Suppose that s is a proper scoring rule on a finite space Ω continuous on probabilities and suppose that for no probability p is the expectation Eps(p) infinitely bad (i.e., no probability is infinitely bad by its own lights). Suppose that s is probability distinguishing: there isn’t a non-probability c and probability p such that s(c) = s(p) everywhere. Then any non-probability credence c is weakly s-dominated by some probability p: i.e., s(p)(ω) is at least as good as s(c)(ω) for all ω, and strictly better for at least one ω. (This follows from the fact that Lemma 1 of this short piece holds with the same proof when q is a non-probability.)
If one thinks that one should always switch to a weakly dominating option, then this conclusion provides an argument for probabilism.

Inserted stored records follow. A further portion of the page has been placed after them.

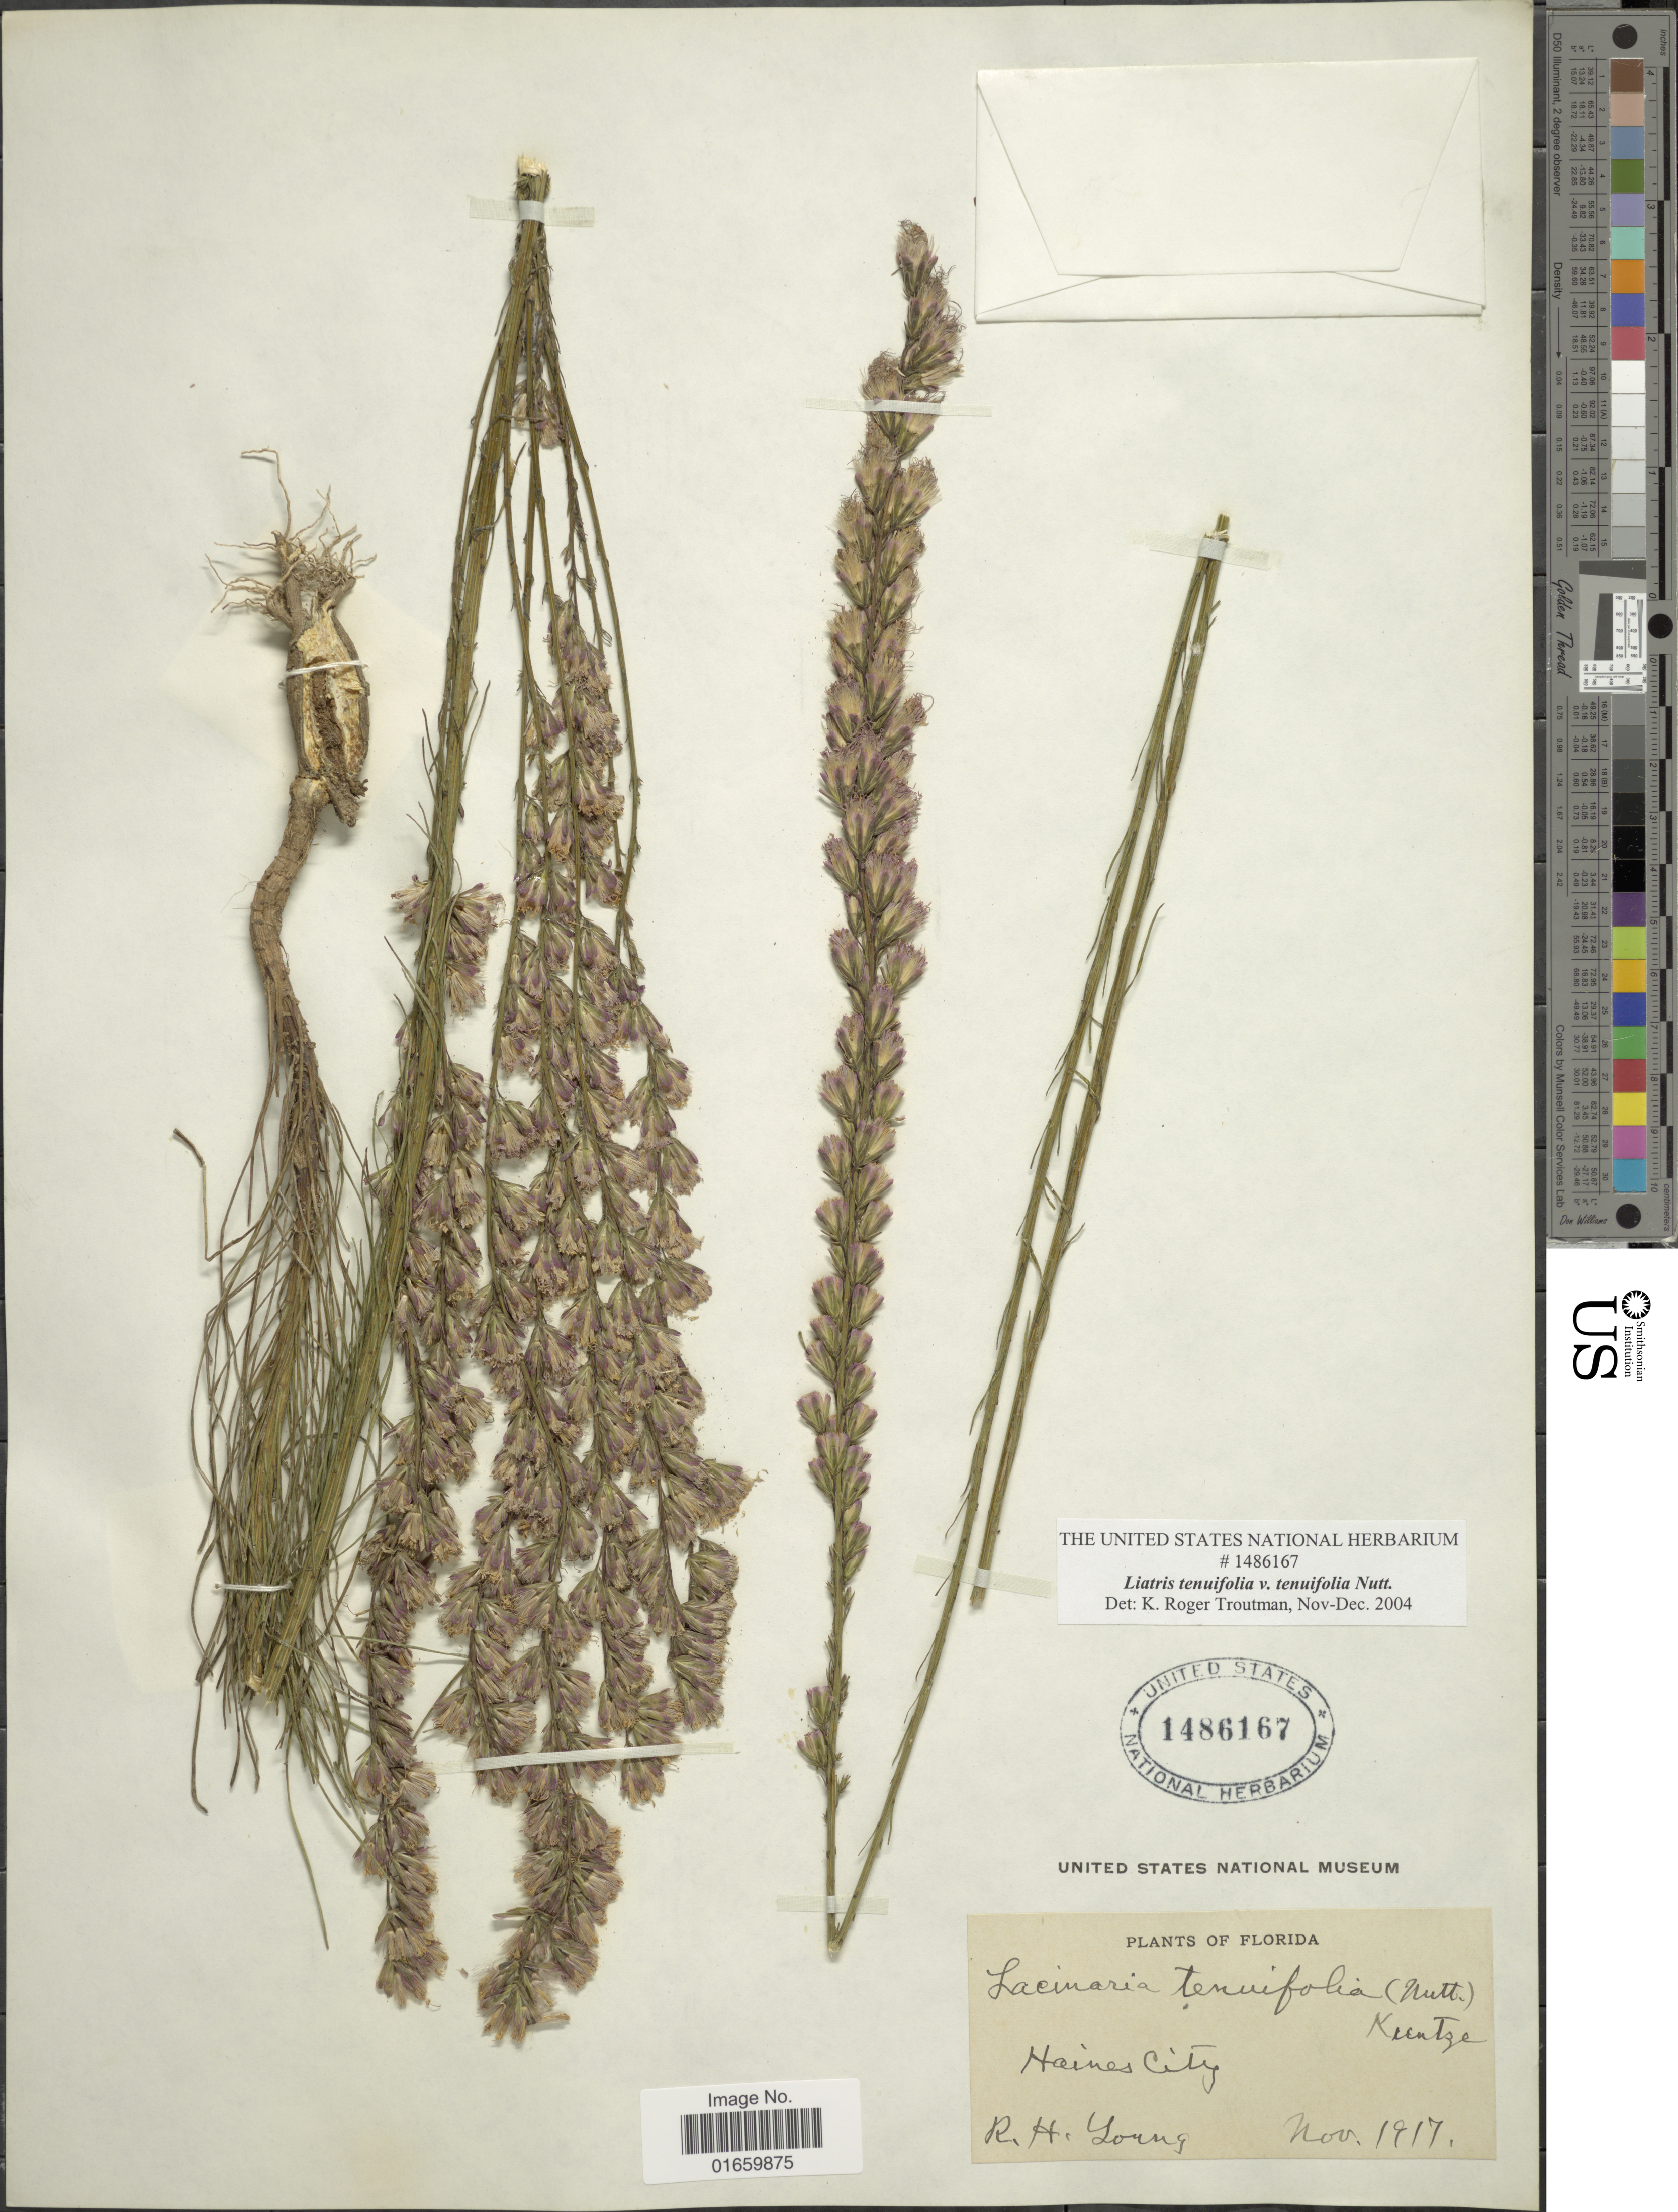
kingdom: Plantae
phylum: Tracheophyta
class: Magnoliopsida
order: Asterales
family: Asteraceae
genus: Liatris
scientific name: Liatris tenuifolia var. tenuifolia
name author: Nutt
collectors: R. Young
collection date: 1917-11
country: United States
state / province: Florida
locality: Haines City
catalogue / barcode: US 1486167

One might, however, reasonably think that it is only required to switch to a weakly dominating option when one assigns non-zero probability of the weakly dominating option being better. If so, then we get a weaker conclusion: your credences should either be irregular (i.e., assign zero to some non-empty set) or probabilistic. But a view that permits violations of the axioms of probability but only when one has irregular credences seems really implausible. So your credences should be probabilistic.
The big question is whether probability distinguishing is any more plausible as a condition on a scoring rule than strictness of propriety. I think it has some plausibility, but I am not quite sure how to argue for it.
I had to add the not-infinitely-bad-by-own-lights condition.